AUSGANGSTEXT =>
======

Protest gegen Offensive der Türkei weitgehend friedlich

Protest gegen Offensive der Türkei weitgehend friedlich

Tausende Menschen haben in Berlin am Samstag das Ende der türkischen Angriffe in Afrin gefordert. Noch während die Demonstration lief, meldeten Menschenrechtler weitere Tote in dem Kriegsgebiet im Nordwesten Syriens.

Protest gegen türkische Angriffe in Syrien

© dpa

Demonstranten ziehen mit Plakaten und Fahnen durch Berlin. Foto: Paul Zinken

Berlin (dpa/bb) - Eine Großdemonstration in Berlin-Mitte gegen den Angriff des türkischen Militärs auf das Kurdengebiet Afrin im Nordwesten Syriens ist überwiegend störungsfrei verlaufen. Wie ein Sprecher der Polizei mitteilte, hatten sich mehrere Tausend Demonstranten an dem Protestzug vom Alexanderplatz zum Brandenburger Tor beteiligt. Aufgerufen hatte das Bündnis für Demokratie und Frieden in Afrin. Bilder zeigten tanzende Menschen und wehende Kurden-Flaggen.
Der Protest verlief über weite Strecken störungsfrei, berichtete die Polizei weiter. Vier Beamte wurden verletzt, als sie in der Dorotheenstraße von Demonstranten mit Fahnenstangen und Reizgas angegriffen wurden. Zudem wurden bei Kontrollen Fahnen und Plakate mit dem Konterfei des inhaftierten Kurden-Führers Abdullah Öcalan sichergestellt. Weil noch weitere Kundgebungen stattfanden, waren 1800 Beamten am Samstag im Einsatz.
Derweil starben nach Angaben von Menschenrechtlern 36 syrische Regierungskämpfer bei türkischen Luftangriffen in der Region Afrin. Dutzende weitere Einheiten würden unter den Trümmern von Häusern vermutet, berichtete die Syrische Beobachtungsstelle für Menschenrechte am Samstag. Die Bombardierungen im Nordosten Afrins seien die heftigsten gewesen, seit die Einheiten von Präsident Baschar al-Assad vor knapp zwei Wochen in das Gebiet eingerückt waren.

======

Gespeicherte Einträge
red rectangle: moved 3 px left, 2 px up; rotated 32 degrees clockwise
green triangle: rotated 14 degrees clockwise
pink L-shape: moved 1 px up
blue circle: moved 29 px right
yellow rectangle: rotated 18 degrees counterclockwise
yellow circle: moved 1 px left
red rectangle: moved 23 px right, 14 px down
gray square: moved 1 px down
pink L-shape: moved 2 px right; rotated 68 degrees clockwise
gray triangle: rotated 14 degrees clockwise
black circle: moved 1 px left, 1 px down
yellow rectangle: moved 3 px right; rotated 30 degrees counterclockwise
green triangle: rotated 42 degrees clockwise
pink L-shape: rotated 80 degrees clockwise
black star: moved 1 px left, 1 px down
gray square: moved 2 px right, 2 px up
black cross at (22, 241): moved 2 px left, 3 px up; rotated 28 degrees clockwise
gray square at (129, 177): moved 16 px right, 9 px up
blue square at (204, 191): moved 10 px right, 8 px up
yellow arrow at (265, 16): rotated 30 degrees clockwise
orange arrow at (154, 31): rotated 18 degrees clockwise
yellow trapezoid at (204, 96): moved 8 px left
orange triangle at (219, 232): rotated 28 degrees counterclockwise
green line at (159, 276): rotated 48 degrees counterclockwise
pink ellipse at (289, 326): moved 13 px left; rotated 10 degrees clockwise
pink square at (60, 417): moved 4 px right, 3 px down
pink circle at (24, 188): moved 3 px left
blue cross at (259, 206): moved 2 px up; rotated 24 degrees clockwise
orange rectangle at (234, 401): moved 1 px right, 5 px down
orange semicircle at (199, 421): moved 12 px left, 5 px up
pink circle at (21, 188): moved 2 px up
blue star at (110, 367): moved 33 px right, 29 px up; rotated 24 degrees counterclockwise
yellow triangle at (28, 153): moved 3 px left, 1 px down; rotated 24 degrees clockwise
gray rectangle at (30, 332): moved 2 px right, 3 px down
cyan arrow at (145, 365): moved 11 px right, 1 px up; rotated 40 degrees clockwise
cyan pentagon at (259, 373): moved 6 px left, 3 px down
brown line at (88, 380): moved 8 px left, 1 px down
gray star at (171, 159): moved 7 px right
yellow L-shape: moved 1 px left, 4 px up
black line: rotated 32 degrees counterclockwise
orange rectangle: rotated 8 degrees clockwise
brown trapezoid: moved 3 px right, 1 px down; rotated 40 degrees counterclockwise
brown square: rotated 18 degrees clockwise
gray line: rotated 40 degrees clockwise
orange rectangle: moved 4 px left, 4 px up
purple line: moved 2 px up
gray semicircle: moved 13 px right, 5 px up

======

WAS ZU TUN IST => Bitte schreiben Sie aus dem Artikel über den Berliner Protest gegen die türkische Offensive den Abschnitt wortgetreu ab, der mit „Protest gegen türkische“ beginnt und bis einschließlich „Menschen und wehende Kurden-Flaggen.“ reicht.

LÖSUNG DER AUFGABE =>
Protest gegen türkische Angriffe in Syrien

© dpa

Demonstranten ziehen mit Plakaten und Fahnen durch Berlin. Foto: Paul Zinken

Berlin (dpa/bb) - Eine Großdemonstration in Berlin-Mitte gegen den Angriff des türkischen Militärs auf das Kurdengebiet Afrin im Nordwesten Syriens ist überwiegend störungsfrei verlaufen. Wie ein Sprecher der Polizei mitteilte, hatten sich mehrere Tausend Demonstranten an dem Protestzug vom Alexanderplatz zum Brandenburger Tor beteiligt. Aufgerufen hatte das Bündnis für Demokratie und Frieden in Afrin. Bilder zeigten tanzende Menschen und wehende Kurden-Flaggen.